Stored records

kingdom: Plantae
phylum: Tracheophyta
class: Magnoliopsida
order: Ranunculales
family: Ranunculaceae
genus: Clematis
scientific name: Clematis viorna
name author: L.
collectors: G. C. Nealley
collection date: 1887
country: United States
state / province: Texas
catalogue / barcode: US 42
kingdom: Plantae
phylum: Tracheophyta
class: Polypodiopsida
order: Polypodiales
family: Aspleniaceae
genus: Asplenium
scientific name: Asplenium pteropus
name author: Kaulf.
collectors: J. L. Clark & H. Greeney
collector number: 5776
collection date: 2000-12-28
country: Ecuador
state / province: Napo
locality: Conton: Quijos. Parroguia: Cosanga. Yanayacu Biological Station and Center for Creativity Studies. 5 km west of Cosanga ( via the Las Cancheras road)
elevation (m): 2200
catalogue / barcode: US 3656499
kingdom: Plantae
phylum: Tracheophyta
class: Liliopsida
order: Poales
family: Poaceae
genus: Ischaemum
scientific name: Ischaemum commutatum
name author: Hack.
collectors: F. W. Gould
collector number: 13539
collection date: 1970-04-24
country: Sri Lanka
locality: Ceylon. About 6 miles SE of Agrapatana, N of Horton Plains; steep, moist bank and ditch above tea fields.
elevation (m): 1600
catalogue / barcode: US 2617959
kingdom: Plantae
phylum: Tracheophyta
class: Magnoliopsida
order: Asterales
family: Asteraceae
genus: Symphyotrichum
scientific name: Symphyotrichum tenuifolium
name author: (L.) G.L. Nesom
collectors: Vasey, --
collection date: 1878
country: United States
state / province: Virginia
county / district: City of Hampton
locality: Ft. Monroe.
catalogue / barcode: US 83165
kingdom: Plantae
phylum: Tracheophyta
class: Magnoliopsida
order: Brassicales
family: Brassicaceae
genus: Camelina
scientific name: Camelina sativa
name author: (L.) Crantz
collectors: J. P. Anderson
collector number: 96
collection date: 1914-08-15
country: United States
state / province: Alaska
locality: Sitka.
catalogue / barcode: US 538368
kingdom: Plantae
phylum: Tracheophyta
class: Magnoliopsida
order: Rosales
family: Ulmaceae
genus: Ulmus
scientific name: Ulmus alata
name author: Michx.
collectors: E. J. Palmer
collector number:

**Brief:**
Rewrite all the entries above, replacing every "catalogue / barcode" with "catalog / barcode" and leaving everything else unchanged.

**Complete output:**
kingdom: Plantae
phylum: Tracheophyta
class: Magnoliopsida
order: Ranunculales
family: Ranunculaceae
genus: Clematis
scientific name: Clematis viorna
name author: L.
collectors: G. C. Nealley
collection date: 1887
country: United States
state / province: Texas
catalog / barcode: US 42
kingdom: Plantae
phylum: Tracheophyta
class: Polypodiopsida
order: Polypodiales
family: Aspleniaceae
genus: Asplenium
scientific name: Asplenium pteropus
name author: Kaulf.
collectors: J. L. Clark & H. Greeney
collector number: 5776
collection date: 2000-12-28
country: Ecuador
state / province: Napo
locality: Conton: Quijos. Parroguia: Cosanga. Yanayacu Biological Station and Center for Creativity Studies. 5 km west of Cosanga ( via the Las Cancheras road)
elevation (m): 2200
catalog / barcode: US 3656499
kingdom: Plantae
phylum: Tracheophyta
class: Liliopsida
order: Poales
family: Poaceae
genus: Ischaemum
scientific name: Ischaemum commutatum
name author: Hack.
collectors: F. W. Gould
collector number: 13539
collection date: 1970-04-24
country: Sri Lanka
locality: Ceylon. About 6 miles SE of Agrapatana, N of Horton Plains; steep, moist bank and ditch above tea fields.
elevation (m): 1600
catalog / barcode: US 2617959
kingdom: Plantae
phylum: Tracheophyta
class: Magnoliopsida
order: Asterales
family: Asteraceae
genus: Symphyotrichum
scientific name: Symphyotrichum tenuifolium
name author: (L.) G.L. Nesom
collectors: Vasey, --
collection date: 1878
country: United States
state / province: Virginia
county / district: City of Hampton
locality: Ft. Monroe.
catalog / barcode: US 83165
kingdom: Plantae
phylum: Tracheophyta
class: Magnoliopsida
order: Brassicales
family: Brassicaceae
genus: Camelina
scientific name: Camelina sativa
name author: (L.) Crantz
collectors: J. P. Anderson
collector number: 96
collection date: 1914-08-15
country: United States
state / province: Alaska
locality: Sitka.
catalog / barcode: US 538368
kingdom: Plantae
phylum: Tracheophyta
class: Magnoliopsida
order: Rosales
family: Ulmaceae
genus: Ulmus
scientific name: Ulmus alata
name author: Michx.
collectors: E. J. Palmer
collector number:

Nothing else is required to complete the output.